The prescription department, on the other hand, went up more than six times in volume from a 1949 figure of $14,806 to a 1968 figure of $85,953.

Thus the prescription department, the one department that is affected by dispensing physicians, has been increasing at a rate much faster than all other departments of the average retail pharmacy. This trend was continued in 1969, when the prescription department increased 12 percent over the 1968 figures whereas the other departments increased by 9.3 percent. Thus, the Lilly Digest points out in patently clear terms that a health business, run by good management, is doing better than ever.

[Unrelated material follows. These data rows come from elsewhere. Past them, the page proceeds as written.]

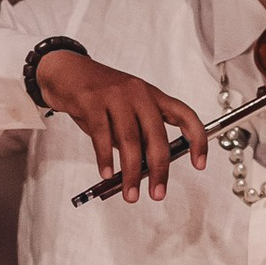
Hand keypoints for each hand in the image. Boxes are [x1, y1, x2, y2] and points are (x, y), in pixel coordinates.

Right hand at [37, 53, 209, 204]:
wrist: (67, 71)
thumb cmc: (99, 95)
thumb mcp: (125, 111)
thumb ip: (137, 136)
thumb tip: (146, 169)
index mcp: (153, 96)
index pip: (185, 115)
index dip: (197, 139)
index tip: (199, 163)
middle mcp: (139, 93)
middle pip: (156, 135)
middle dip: (159, 169)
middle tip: (157, 193)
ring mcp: (115, 96)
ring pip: (130, 139)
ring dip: (131, 172)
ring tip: (131, 193)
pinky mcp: (92, 101)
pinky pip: (102, 134)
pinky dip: (105, 157)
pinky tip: (107, 173)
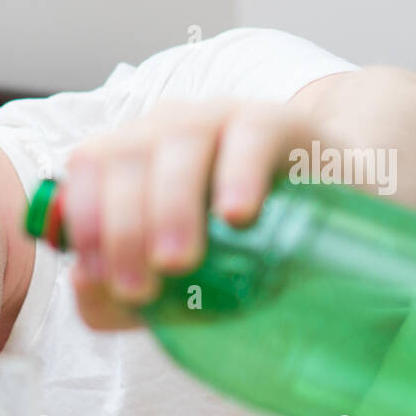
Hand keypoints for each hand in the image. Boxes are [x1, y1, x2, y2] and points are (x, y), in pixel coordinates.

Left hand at [62, 99, 319, 328]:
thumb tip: (82, 283)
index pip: (88, 166)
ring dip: (170, 206)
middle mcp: (167, 128)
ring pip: (178, 144)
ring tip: (178, 262)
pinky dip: (237, 175)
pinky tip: (236, 217)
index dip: (85, 219)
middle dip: (122, 228)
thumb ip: (116, 296)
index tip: (97, 277)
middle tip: (140, 288)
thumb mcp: (170, 287)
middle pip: (124, 158)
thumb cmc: (236, 256)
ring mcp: (222, 118)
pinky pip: (250, 135)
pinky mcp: (279, 122)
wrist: (333, 226)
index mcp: (132, 157)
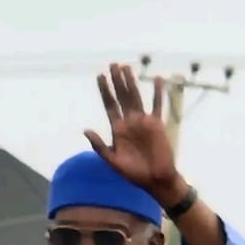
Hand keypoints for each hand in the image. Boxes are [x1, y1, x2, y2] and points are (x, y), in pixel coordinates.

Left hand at [84, 64, 182, 201]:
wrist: (155, 180)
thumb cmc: (133, 174)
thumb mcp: (112, 161)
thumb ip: (99, 145)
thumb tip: (85, 129)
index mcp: (117, 129)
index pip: (109, 105)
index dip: (104, 91)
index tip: (100, 76)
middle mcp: (129, 121)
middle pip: (121, 96)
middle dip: (116, 81)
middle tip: (112, 64)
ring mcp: (143, 121)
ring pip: (136, 97)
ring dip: (131, 82)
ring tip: (127, 67)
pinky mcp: (157, 124)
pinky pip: (157, 105)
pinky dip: (158, 93)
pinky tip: (159, 79)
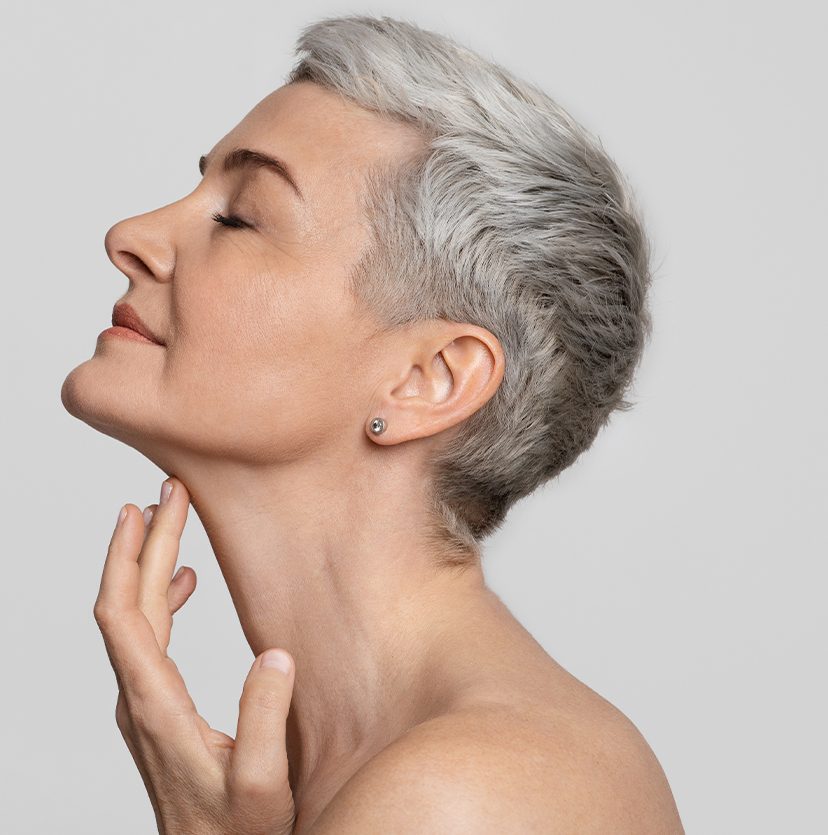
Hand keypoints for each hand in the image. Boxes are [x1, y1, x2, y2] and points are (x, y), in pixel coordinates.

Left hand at [93, 476, 296, 834]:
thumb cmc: (236, 833)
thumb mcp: (261, 785)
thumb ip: (264, 721)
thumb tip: (274, 656)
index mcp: (155, 706)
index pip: (124, 613)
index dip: (130, 556)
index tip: (144, 510)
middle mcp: (139, 698)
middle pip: (127, 602)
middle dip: (144, 542)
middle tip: (167, 493)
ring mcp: (144, 702)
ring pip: (135, 616)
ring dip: (149, 564)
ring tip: (167, 521)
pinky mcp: (158, 707)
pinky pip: (148, 636)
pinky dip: (162, 597)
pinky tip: (183, 582)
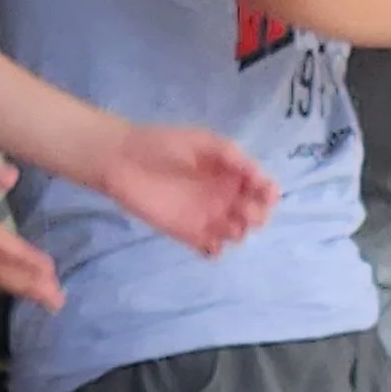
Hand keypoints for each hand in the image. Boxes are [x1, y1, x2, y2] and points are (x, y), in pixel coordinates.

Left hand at [95, 121, 279, 256]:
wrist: (122, 160)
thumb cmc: (162, 144)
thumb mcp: (202, 141)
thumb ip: (231, 155)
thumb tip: (259, 175)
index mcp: (230, 172)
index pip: (260, 187)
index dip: (268, 193)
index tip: (267, 195)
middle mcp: (223, 196)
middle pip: (253, 213)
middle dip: (257, 215)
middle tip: (245, 212)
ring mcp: (207, 217)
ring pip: (236, 233)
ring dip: (238, 232)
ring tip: (226, 226)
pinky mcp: (187, 234)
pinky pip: (211, 249)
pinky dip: (215, 250)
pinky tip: (210, 243)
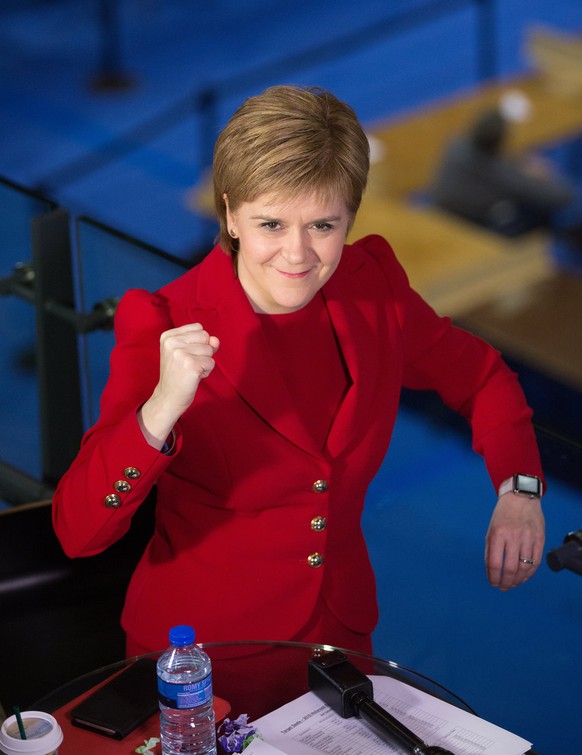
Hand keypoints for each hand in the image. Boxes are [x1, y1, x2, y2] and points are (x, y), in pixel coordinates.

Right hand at [138, 323, 219, 447]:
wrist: (168, 397)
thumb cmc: (178, 374)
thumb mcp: (187, 352)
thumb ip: (204, 342)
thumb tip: (215, 340)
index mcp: (168, 336)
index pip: (199, 328)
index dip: (198, 342)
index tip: (185, 355)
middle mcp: (172, 342)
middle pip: (205, 337)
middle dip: (203, 351)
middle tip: (188, 364)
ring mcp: (181, 353)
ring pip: (210, 350)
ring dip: (204, 362)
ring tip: (190, 371)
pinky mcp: (191, 365)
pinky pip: (211, 362)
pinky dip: (206, 371)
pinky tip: (193, 377)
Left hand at [485, 493, 544, 590]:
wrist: (521, 498)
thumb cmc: (503, 516)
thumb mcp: (491, 530)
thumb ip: (489, 551)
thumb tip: (491, 572)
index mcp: (498, 533)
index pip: (494, 562)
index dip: (493, 577)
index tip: (493, 584)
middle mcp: (513, 536)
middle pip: (510, 568)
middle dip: (506, 582)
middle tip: (504, 587)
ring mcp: (528, 538)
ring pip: (525, 567)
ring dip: (518, 580)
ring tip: (513, 584)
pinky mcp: (540, 539)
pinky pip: (536, 562)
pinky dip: (530, 573)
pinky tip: (524, 577)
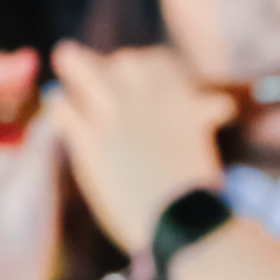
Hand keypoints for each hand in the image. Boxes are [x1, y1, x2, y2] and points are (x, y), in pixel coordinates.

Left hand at [51, 42, 234, 262]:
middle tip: (100, 71)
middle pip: (121, 61)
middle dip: (111, 66)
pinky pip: (63, 106)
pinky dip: (61, 105)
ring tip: (65, 58)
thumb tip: (219, 104)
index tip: (140, 73)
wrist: (184, 221)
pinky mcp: (90, 139)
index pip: (157, 61)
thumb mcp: (205, 144)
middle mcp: (144, 95)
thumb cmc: (201, 192)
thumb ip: (200, 118)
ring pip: (80, 66)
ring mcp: (114, 114)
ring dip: (74, 64)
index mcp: (178, 94)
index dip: (146, 67)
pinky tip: (60, 109)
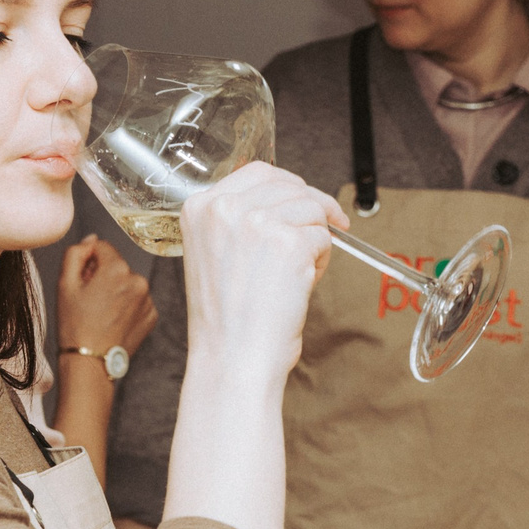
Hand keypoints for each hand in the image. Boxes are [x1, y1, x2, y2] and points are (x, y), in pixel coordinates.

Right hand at [56, 235, 158, 357]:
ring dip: (116, 290)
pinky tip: (112, 320)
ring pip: (128, 283)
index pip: (103, 247)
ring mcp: (148, 300)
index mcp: (118, 270)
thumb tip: (91, 240)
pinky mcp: (152, 316)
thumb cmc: (75, 325)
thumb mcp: (65, 284)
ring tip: (100, 312)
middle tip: (88, 299)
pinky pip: (137, 301)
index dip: (88, 260)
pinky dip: (126, 306)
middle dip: (103, 275)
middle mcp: (139, 281)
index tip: (82, 279)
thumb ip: (76, 253)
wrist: (90, 362)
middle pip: (117, 266)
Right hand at [179, 163, 343, 385]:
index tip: (307, 200)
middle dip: (314, 208)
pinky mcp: (287, 242)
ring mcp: (256, 222)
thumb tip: (285, 200)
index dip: (290, 185)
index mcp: (200, 207)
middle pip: (290, 185)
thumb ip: (238, 221)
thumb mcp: (214, 254)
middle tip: (329, 229)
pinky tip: (302, 283)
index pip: (258, 171)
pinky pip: (324, 237)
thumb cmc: (228, 318)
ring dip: (317, 238)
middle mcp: (224, 208)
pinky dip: (322, 261)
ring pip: (311, 208)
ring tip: (300, 272)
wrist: (234, 357)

I also introduced a document in the last hearings which is known as the failure record. This is published by Dun & Bradstreet and it contains a comprehensive listing of all failures of retail operations in the United States by category. In the document that I presented, and which is now a part of the subcommittee's files, it was shown that retail pharmacies ranked third from the bottom among all retail categories in the United States in number of failures. In other words, they had the third best record, and just to give you statistical figures, the total number of failures in 1966 was 155 retail pharmacies of a total of more than 50,000 in the United States. I am sure that everyone present will agree that 155 failures out of 50,000 stores is a remarkably fine business record.

The facts, as expressed in the Lilly Digest and in the Dun & Bradstreet failure review, do not support the contention that dispensing physicians are materially affecting the operations of retail pharmacies. On the contrary, both documents would indicate that pharmacy is one of the healthiest segments of American retail business.